In the competition for the proletarian vote immediately after World War I, Mussolini distinguished himself from the Socialist Party by attacking its alliance with Russian Bolshevism in the “Birth Act of Fascism” (1919) speech in Milan at piazza San Sepolcro. However the first fascist party platform, the “Program of the Fasci di Combattimento” (1919) was economically progressive with demands for a minimum wage, worker participation in industrial management, an 8-hour workday, progressive taxation, confiscation of church property, an 85% tax on war profits, and lowering of the retirement age.

The fascist concept of corporativism, which initially meant a system in which party loyalist appointees representing labor categories replaced traditional trade unions, was a further attempt to lure socialist trade unionists and Marxist/Leninist worker council members into the fascist party and thereby promote fascism as an alternative both to capitalism and socialism/communism. Fascist Corporativism grew out of the thought of Alceste De Ambris (1874–1934), an early participant in the fascist movement, who had written The Carnaro Charter with Gabriele D’Annunzio during the 1919–1920 Italian Regency of Carnaro occupation of the Adriatic coastal city of Fiume. In Mussolini’s application of Pareto’s sociology, control over worker organizations would be an integral part of the creation of a post-bourgeois elite.

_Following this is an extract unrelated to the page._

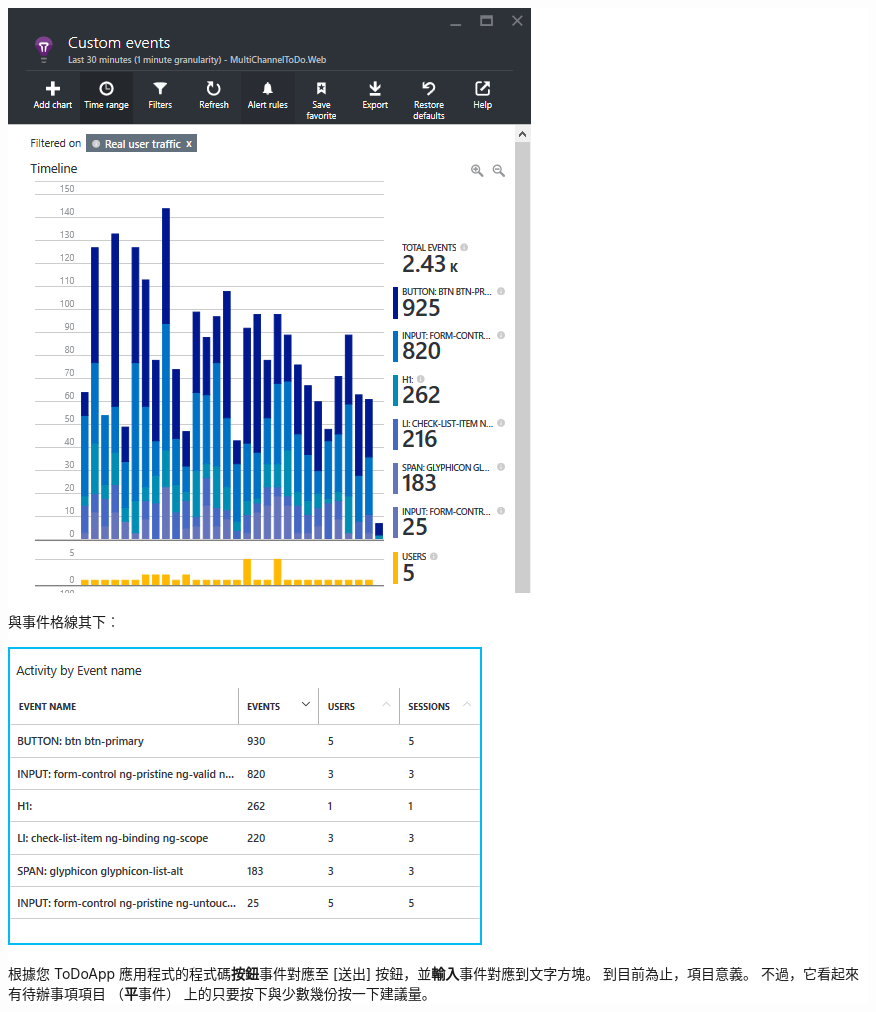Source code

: ![](./media/app-service-web-test-in-production-controlled-test-flight/02-custom-events-chart-view.png)

與事件格線其下︰

![](./media/app-service-web-test-in-production-controlled-test-flight/03-custom-event-grid-view.png)

根據您 ToDoApp 應用程式的程式碼**按鈕**事件對應至 [送出] 按鈕，並**輸入**事件對應到文字方塊。 到目前為止，項目意義。 不過，它看起來有待辦事項項目 （**平**事件） 上的只要按下與少數幾份按一下建議量。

Under fascism unions would be state-controlled as described in the documents and speeches in the present volume: “The Labor Charter” (1927), “Law Establishing the National Council of Corporations” (1930), and “To the National Council of Corporations” (1930). Eventually fascism would attempt control of all of the economy. What principally distinguished it from socialism was that the state would control the economy indirectly rather than directly. In today’s terms it was a kind of crony capitalist, oligarchical system in which concerns would not necessarily be appropriated so long as they toed the line and showed they knew who was boss. Many elements of the same system can be seen in the early 21st century in post-Communist Russia and Communist China, or any nation where a government has taken an activist, ownership role in the economy.